The Bottom Line
- A brilliant portrait and tribute to Joe Strummer, legendary frontman for The Clash.
- A fascinating history of a punk rock band and its world influence.
- Delves deep into Strummer's background and ideology.
- Great soundtrack with cuts from The Clash, The Mescaleros and others.
- none worth mentioning.
Description
- Temple uses Joes drawings, concert clips, sound from Joes radio show to establish Joes persona and effect on the world.
- Bono, Johnny Depp, Martin Scorsese, John Cusack, and others describe Strummers influence on their work and art, in general.
- Temple conducts interviews around a bonfire.

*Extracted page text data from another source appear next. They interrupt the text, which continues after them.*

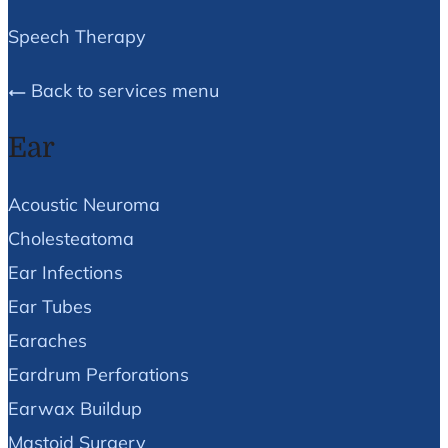
Speech Therapy
Back to services menu
Ear
Acoustic Neuroma
Cholesteatoma
Ear Infections
Ear Tubes
Earaches
Eardrum Perforations
Earwax Buildup
Mastoid Surgery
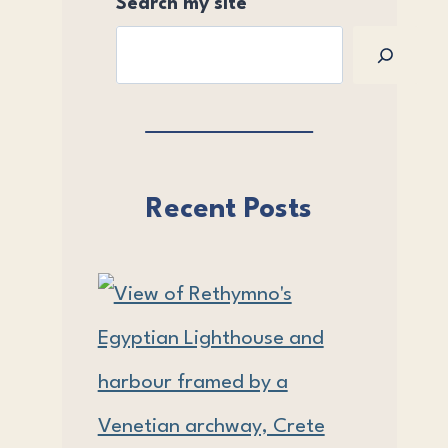
Search my site
Recent Posts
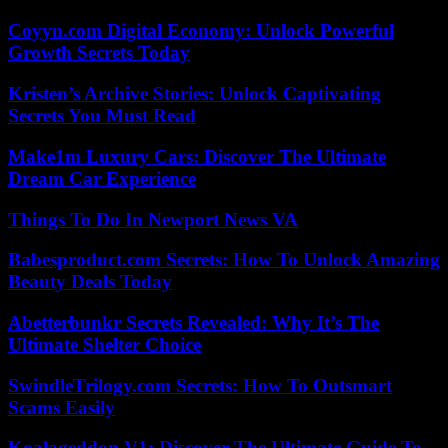
Coyyn.com Digital Economy: Unlock Powerful
Growth Secrets Today
Kristen’s Archive Stories: Unlock Captivating
Secrets You Must Read
Make1m Luxury Cars: Discover The Ultimate
Dream Car Experience
Things To Do In Newport News VA
Babesproduct.com Secrets: How To Unlock Amazing
Beauty Deals Today
Abetterbunkr Secrets Revealed: Why It’s The
Ultimate Shelter Choice
SwindleTrilogy.com Secrets: How To Outsmart
Scams Easily
Koalageddon V1: Discover The Ultimate Guide To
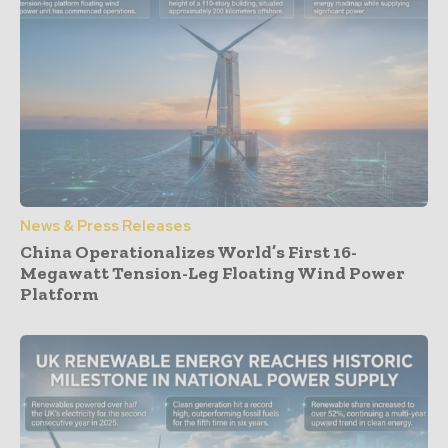
News & Press Releases
China Operationalizes World’s First 16-
Megawatt Tension-Leg Floating Wind Power
Platform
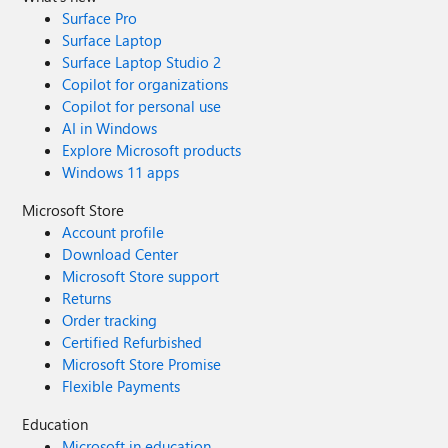
Surface Pro
Surface Laptop
Surface Laptop Studio 2
Copilot for organizations
Copilot for personal use
AI in Windows
Explore Microsoft products
Windows 11 apps
Microsoft Store
Account profile
Download Center
Microsoft Store support
Returns
Order tracking
Certified Refurbished
Microsoft Store Promise
Flexible Payments
Education
Microsoft in education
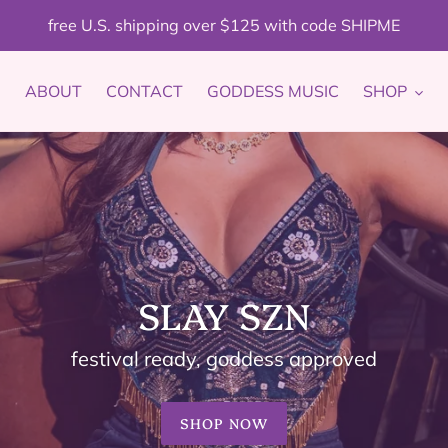
free U.S. shipping over $125 with code SHIPME
ABOUT
CONTACT
GODDESS MUSIC
SHOP
SLAY SZN
festival ready, goddess approved
SHOP NOW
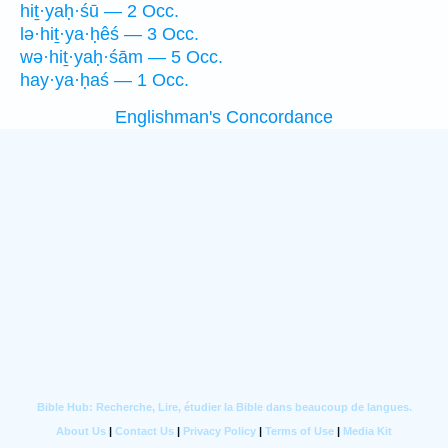
hiṯ·yaḥ·śū — 2 Occ.
lə·hiṯ·ya·ḥêś — 3 Occ.
wə·hiṯ·yaḥ·śām — 5 Occ.
hay·ya·ḥaś — 1 Occ.
Englishman's Concordance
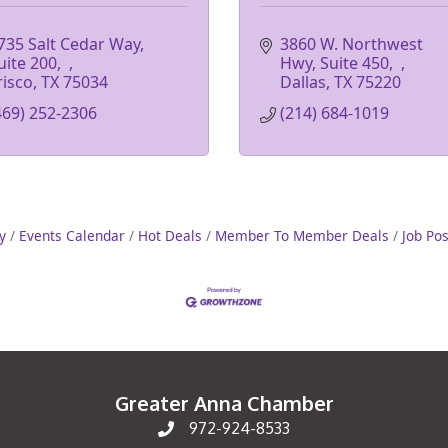
735 Salt Cedar Way, 
3860 W. Northwest 
uite 200
Hwy, Suite 450
risco
TX
75034
Dallas
TX
75220
469) 252-2306
(214) 684-1019
y
Events Calendar
Hot Deals
Member To Member Deals
Job Po
Greater Anna Chamber
972-924-8533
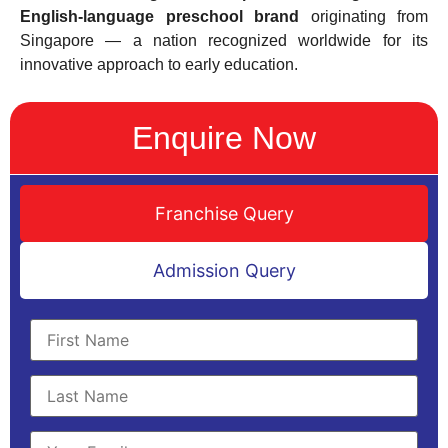
English-language preschool brand
originating from
Singapore — a nation recognized worldwide for its
innovative approach to early education.
Enquire Now
Franchise Query
Admission Query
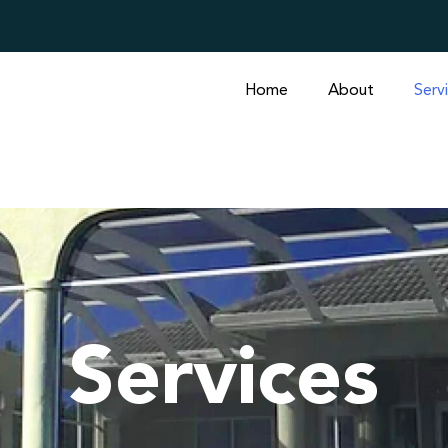
Home
About
Serv
Services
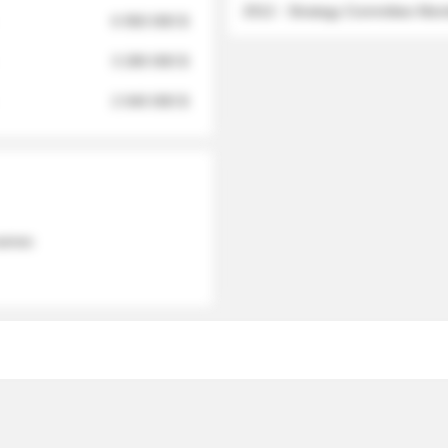
2012 - Strategy Committee Me
6 950 000 $
3 280 000 $
2 040 000 $
 names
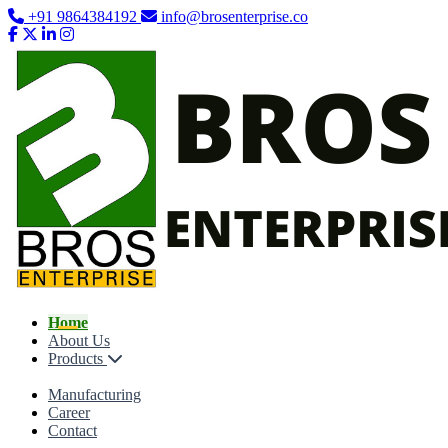
+91 9864384192
info@brosenterprise.co
Home
About Us
Products
Manufacturing
Career
Contact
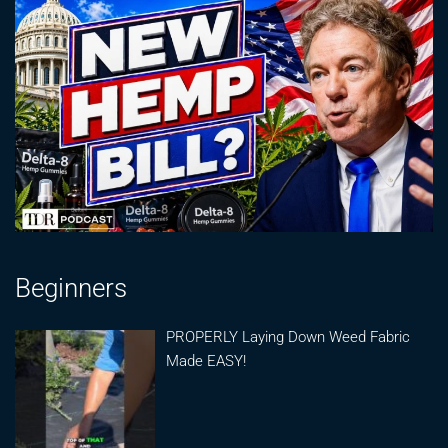
Beginners
PROPERLY Laying Down Weed Fabric
Made EASY!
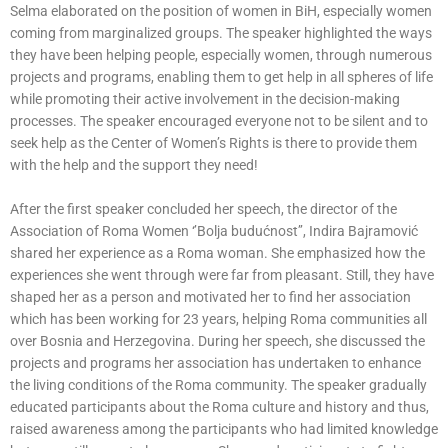
Selma elaborated on the position of women in BiH, especially women
coming from marginalized groups. The speaker highlighted the ways
they have been helping people, especially women, through numerous
projects and programs, enabling them to get help in all spheres of life
while promoting their active involvement in the decision-making
processes. The speaker encouraged everyone not to be silent and to
seek help as the Center of Women’s Rights is there to provide them
with the help and the support they need!
After the first speaker concluded her speech, the director of the
Association of Roma Women ‘’Bolja budućnost’’, Indira Bajramović
shared her experience as a Roma woman. She emphasized how the
experiences she went through were far from pleasant. Still, they have
shaped her as a person and motivated her to find her association
which has been working for 23 years, helping Roma communities all
over Bosnia and Herzegovina. During her speech, she discussed the
projects and programs her association has undertaken to enhance
the living conditions of the Roma community. The speaker gradually
educated participants about the Roma culture and history and thus,
raised awareness among the participants who had limited knowledge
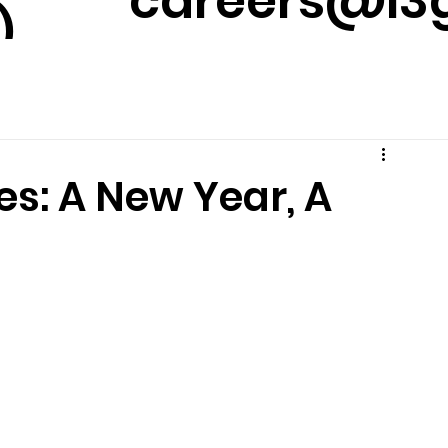
careers@l3g
)
m
es: A New Year, A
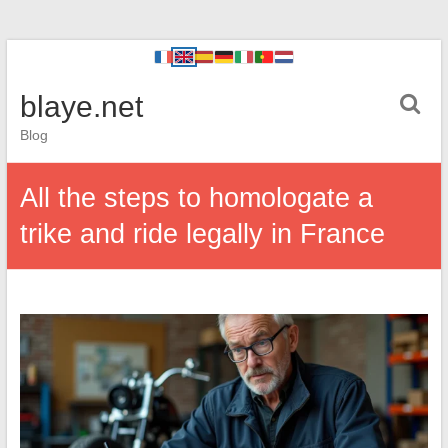
blaye.net
Blog
All the steps to homologate a
trike and ride legally in France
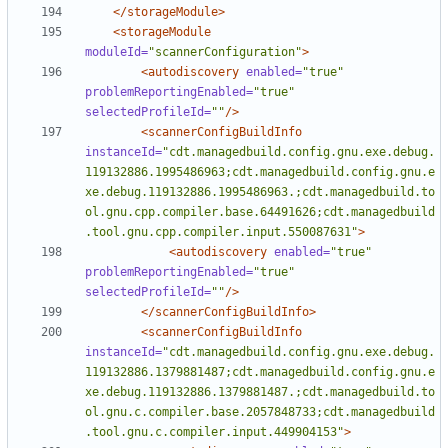
</storageModule>
<storageModule
moduleId=
"scannerConfiguration"
>
<autodiscovery
enabled=
"true"
problemReportingEnabled=
"true"
selectedProfileId=
""
/>
<scannerConfigBuildInfo
instanceId=
"cdt.managedbuild.config.gnu.exe.debug.
119132886.1995486963;cdt.managedbuild.config.gnu.e
xe.debug.119132886.1995486963.;cdt.managedbuild.to
ol.gnu.cpp.compiler.base.64491626;cdt.managedbuild
.tool.gnu.cpp.compiler.input.550087631"
>
<autodiscovery
enabled=
"true"
problemReportingEnabled=
"true"
selectedProfileId=
""
/>
</scannerConfigBuildInfo>
<scannerConfigBuildInfo
instanceId=
"cdt.managedbuild.config.gnu.exe.debug.
119132886.1379881487;cdt.managedbuild.config.gnu.e
xe.debug.119132886.1379881487.;cdt.managedbuild.to
ol.gnu.c.compiler.base.2057848733;cdt.managedbuild
.tool.gnu.c.compiler.input.449904153"
>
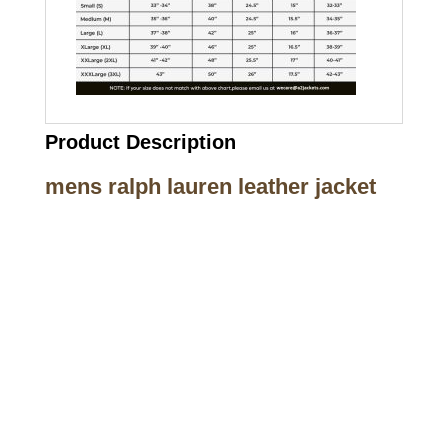
Product Description
mens ralph lauren leather jacket
Call on us
+17605317650
+447868794843
US Address
5900 BALCONES DRIVE STE 6990 For
AUSTIN, TX 78731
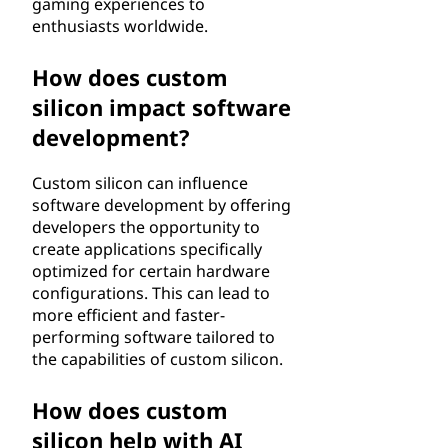
gaming experiences to
enthusiasts worldwide.
How does custom
silicon impact software
development?
Custom silicon can influence
software development by offering
developers the opportunity to
create applications specifically
optimized for certain hardware
configurations. This can lead to
more efficient and faster-
performing software tailored to
the capabilities of custom silicon.
How does custom
silicon help with AI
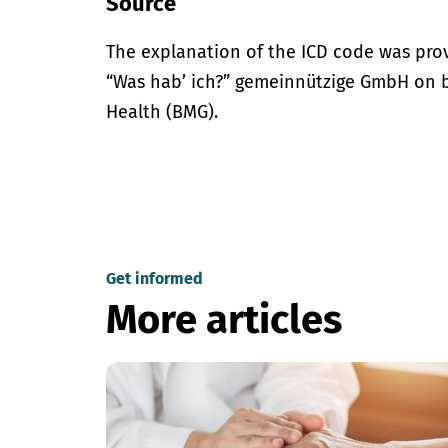
Source
The explanation of the ICD code was pro
“Was hab’ ich?” gemeinnützige GmbH on be
Health (BMG).
Get informed
More articles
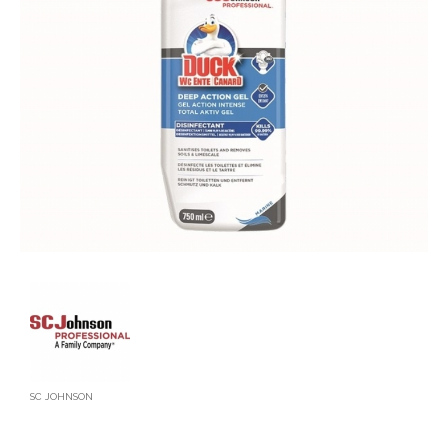
SC JOHNSON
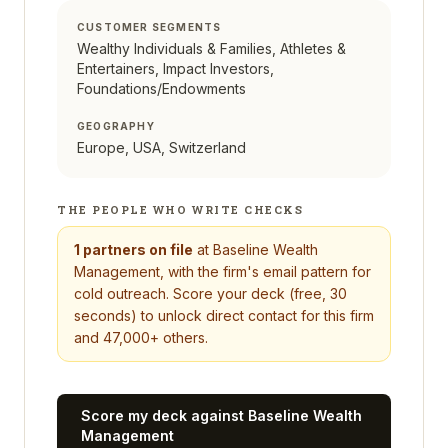
CUSTOMER SEGMENTS
Wealthy Individuals & Families, Athletes &
Entertainers, Impact Investors,
Foundations/Endowments
GEOGRAPHY
Europe, USA, Switzerland
THE PEOPLE WHO WRITE CHECKS
1
partners on file
at
Baseline Wealth
Management
, with the firm's email pattern for
cold outreach. Score your deck (free, 30
seconds) to unlock direct contact for this firm
and 47,000+ others.
Score my deck against
Baseline Wealth
Management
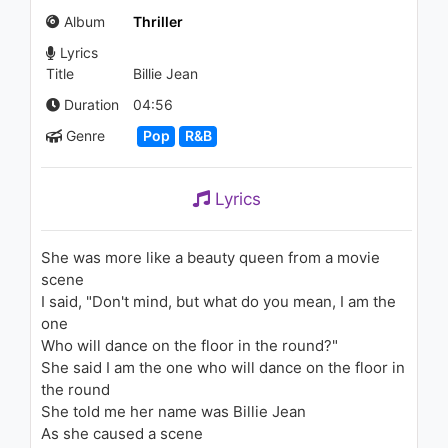
3.2K - 7 years ago
Album
Thriller
Lyrics
03:36
Title
Billie Jean
SZA - 20 Something (Audio)
Duration
04:56
1.6K - 7 years ago
Genre
Pop
R&B
03:20
Lyrics
Michael Jackson, Janet
Jackson - Scream
1.5K - 7 years ago
She was more like a beauty queen from a movie
scene
04:48
I said, "Don't mind, but what do you mean, I am the
one
Fifth Harmony -
Who will dance on the floor in the round?"
Sledgehammer (Live on the
Honda Stage at the
She said I am the one who will dance on the floor in
iHeartRadio Theater LA)
the round
1.1K - 7 years ago
03:46
She told me her name was Billie Jean
As she caused a scene
Kygo, Ellie Goulding - First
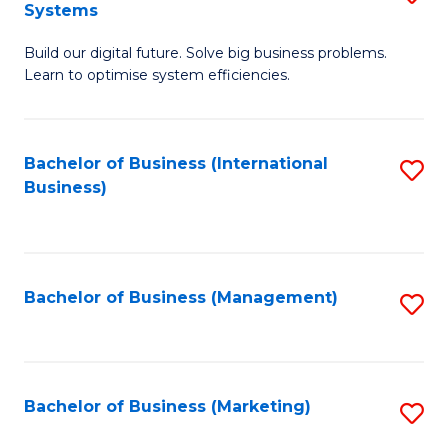
Systems
B
Build our digital future. Solve big business problems.
of
Learn to optimise system efficiencies.
B
I
Bachelor of Business (International
S
S
Business)
to
to
C
C
Fa
Fa
Bachelor of Business (Management)
S
to
C
Fa
Bachelor of Business (Marketing)
S
to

Strummer believed gathering around bonfires created a sense of community. .
Guide Review - Joe Strummer: The Future is Unwritten (2007) - Movie Review
Strummers real name was John Mellor and, as son of a British diplomat, he lived in Turkey, Egypt, Mexico and Germany during his childhood--relocations that influenced his world view and music.
Temple uses home movies of Mellors childhood, in boarding school, art college and as a drop out. His initial musical engagement was with a hippie squatter band, The 101ers. He played guitar and called himself Woody--after Woody Guthrie. When Strummer met Mick Jones and Paul Simonon, the three were immediately so in synch in style and ideas, they formed The Clash. Woody became Joe Strummer, quickly eschewed the squat, his hippie friends, former band and everything--except drugs.
Temple includes film clips of Strummer and The Clash dropping LSD, and shows Joe dealing with a band members heroin habit. Drugs, celebrity, ugly infighting and personal excesses took their toll on The Clash. The band disbanded.
Joe set about reestablishing his life. He got released from a bad contract by making a noncommercial record, acted in movies--then withdrew from public life to figure out what he would do next. He emerged with a new band, The Mescaleros.
Later, Joe rued that The Clash made every mistake possible and in pop stardom, had become what we were trying to destroy. He said hippie and punk cultures both espoused personal freedom, his core value.
The Future is Unwritten is an exceptionally well made documentary that is sure to conjure up a lot of memories and emotion for Joe Strummer fans, and provide a highly entertaining history lesson for those who dont know much about the punk scene, its ethic, roots and influence.